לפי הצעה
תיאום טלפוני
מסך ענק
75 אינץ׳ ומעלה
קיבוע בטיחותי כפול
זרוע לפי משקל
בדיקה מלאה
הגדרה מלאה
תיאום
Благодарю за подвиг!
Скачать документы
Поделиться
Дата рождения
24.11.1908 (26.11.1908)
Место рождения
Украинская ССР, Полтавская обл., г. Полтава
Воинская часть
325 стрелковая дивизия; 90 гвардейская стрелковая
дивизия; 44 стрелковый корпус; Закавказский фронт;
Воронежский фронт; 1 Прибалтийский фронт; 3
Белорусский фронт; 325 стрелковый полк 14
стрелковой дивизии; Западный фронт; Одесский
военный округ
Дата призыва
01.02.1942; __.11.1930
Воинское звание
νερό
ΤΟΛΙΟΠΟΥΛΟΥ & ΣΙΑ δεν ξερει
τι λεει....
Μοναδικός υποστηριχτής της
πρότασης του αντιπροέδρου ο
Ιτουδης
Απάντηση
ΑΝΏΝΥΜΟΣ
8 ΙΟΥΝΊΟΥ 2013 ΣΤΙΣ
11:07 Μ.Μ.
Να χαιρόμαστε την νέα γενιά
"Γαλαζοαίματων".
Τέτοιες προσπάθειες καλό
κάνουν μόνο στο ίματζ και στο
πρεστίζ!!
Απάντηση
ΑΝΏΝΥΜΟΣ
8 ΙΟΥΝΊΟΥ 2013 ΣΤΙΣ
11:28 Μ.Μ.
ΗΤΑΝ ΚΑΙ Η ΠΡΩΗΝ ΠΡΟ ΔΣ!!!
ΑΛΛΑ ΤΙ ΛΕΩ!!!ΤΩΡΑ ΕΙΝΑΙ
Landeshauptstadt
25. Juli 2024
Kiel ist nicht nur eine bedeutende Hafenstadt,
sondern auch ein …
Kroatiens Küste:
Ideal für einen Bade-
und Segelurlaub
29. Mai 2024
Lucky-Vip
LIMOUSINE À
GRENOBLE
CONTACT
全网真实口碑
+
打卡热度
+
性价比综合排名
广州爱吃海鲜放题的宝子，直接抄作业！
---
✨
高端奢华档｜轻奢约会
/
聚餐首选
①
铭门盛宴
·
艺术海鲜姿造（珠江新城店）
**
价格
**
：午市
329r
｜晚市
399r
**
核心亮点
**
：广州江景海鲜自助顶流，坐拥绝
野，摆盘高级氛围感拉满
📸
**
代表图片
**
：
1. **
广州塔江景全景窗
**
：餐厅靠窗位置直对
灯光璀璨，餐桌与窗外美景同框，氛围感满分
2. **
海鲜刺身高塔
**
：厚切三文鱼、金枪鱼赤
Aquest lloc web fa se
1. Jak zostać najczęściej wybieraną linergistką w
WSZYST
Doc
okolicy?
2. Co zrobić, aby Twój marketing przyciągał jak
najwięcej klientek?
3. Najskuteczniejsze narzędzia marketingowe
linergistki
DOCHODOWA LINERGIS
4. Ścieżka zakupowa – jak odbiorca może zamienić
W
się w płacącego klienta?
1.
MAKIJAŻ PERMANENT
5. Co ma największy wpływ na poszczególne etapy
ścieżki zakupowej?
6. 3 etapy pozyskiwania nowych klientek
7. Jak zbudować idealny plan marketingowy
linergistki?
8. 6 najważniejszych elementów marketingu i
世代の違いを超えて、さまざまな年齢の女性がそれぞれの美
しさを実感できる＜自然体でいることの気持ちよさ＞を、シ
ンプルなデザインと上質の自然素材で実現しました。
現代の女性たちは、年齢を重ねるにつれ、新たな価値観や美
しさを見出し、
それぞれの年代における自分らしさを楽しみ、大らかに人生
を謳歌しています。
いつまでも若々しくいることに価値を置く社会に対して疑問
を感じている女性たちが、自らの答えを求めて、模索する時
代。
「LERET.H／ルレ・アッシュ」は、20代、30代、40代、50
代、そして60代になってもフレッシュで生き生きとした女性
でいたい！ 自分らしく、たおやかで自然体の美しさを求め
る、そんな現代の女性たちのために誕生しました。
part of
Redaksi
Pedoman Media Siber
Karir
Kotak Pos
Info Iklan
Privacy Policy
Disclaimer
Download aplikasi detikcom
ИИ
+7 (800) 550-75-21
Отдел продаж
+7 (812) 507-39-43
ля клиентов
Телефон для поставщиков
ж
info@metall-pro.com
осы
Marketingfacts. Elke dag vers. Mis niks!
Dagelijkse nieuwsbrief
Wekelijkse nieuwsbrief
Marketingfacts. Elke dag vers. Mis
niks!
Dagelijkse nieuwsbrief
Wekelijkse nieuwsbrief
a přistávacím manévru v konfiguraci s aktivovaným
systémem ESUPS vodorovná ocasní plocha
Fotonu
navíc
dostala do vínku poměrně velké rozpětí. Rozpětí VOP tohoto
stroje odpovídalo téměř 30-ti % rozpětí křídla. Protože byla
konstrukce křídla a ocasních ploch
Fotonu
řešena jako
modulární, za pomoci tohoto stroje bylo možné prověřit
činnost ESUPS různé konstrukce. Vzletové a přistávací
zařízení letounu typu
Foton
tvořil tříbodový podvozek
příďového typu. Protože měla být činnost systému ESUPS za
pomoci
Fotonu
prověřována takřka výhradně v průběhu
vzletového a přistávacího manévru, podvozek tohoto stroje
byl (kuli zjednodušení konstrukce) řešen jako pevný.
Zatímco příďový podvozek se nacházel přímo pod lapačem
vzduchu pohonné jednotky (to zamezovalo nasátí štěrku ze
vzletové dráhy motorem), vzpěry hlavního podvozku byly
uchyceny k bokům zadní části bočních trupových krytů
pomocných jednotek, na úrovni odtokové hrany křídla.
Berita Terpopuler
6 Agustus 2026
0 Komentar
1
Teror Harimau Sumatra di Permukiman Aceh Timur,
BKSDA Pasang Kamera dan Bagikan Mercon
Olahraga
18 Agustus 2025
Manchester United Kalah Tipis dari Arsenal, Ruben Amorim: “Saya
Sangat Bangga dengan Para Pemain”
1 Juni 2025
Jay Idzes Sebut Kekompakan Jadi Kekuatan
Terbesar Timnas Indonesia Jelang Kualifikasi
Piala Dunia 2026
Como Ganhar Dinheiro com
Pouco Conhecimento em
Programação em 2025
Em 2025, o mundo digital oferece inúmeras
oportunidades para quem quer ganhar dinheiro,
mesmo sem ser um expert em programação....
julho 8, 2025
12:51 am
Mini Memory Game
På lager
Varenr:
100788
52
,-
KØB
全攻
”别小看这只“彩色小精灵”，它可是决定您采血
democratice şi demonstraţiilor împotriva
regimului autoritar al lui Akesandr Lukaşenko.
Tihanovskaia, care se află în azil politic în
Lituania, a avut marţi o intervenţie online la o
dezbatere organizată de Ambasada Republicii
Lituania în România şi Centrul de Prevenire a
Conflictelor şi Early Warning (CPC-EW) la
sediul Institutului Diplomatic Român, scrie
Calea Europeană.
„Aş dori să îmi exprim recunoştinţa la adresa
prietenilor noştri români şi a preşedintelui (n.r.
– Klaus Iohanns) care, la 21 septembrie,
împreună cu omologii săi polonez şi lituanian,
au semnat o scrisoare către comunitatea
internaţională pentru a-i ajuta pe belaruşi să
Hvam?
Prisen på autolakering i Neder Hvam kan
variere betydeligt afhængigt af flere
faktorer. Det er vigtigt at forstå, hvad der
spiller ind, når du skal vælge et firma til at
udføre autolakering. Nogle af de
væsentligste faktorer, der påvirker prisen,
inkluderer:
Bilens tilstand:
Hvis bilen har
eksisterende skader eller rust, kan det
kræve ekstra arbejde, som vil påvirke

### [TASK DESCRIPTION]
Return nothing but the lines from the start of the listing above through the line containing "Воинская часть", exactly as given.

### [RESULT]
לפי הצעה
תיאום טלפוני
מסך ענק
75 אינץ׳ ומעלה
קיבוע בטיחותי כפול
זרוע לפי משקל
בדיקה מלאה
הגדרה מלאה
תיאום
Благодарю за подвиг!
Скачать документы
Поделиться
Дата рождения
24.11.1908 (26.11.1908)
Место рождения
Украинская ССР, Полтавская обл., г. Полтава
Воинская часть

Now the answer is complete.